▸ **INSTRUCTION**
Pull out every line of the material that contains the string "картинок", keeping each one whole. Matches must have the same capitalization.

BEGIN EXERCISE DATA

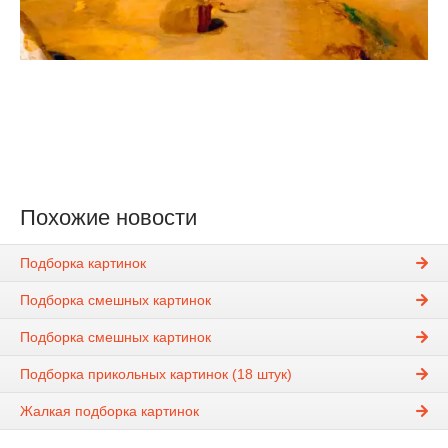
Похожие новости
Подборка картинок
Подборка смешных картинок
Подборка смешных картинок
Подборка прикольных картинок (18 штук)
Жалкая подборка картинок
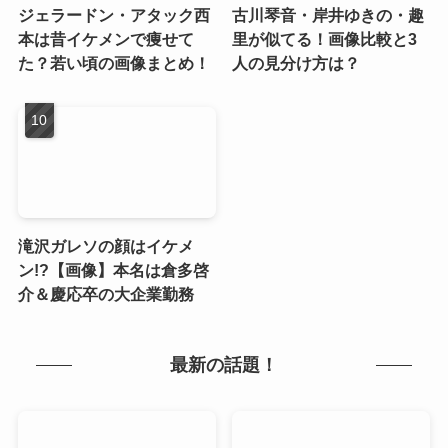
ジェラードン・アタック西
古川琴音・岸井ゆきの・趣
本は昔イケメンで痩せて
里が似てる！画像比較と3
た？若い頃の画像まとめ！
人の見分け方は？
滝沢ガレソの顔はイケメ
ン!?【画像】本名は倉多啓
介＆慶応卒の大企業勤務
最新の話題！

END EXERCISE DATA

▸ **EXERCISE RESPONSE**
Подборка картинок
Подборка смешных картинок
Подборка смешных картинок
Подборка прикольных картинок (18 штук)
Жалкая подборка картинок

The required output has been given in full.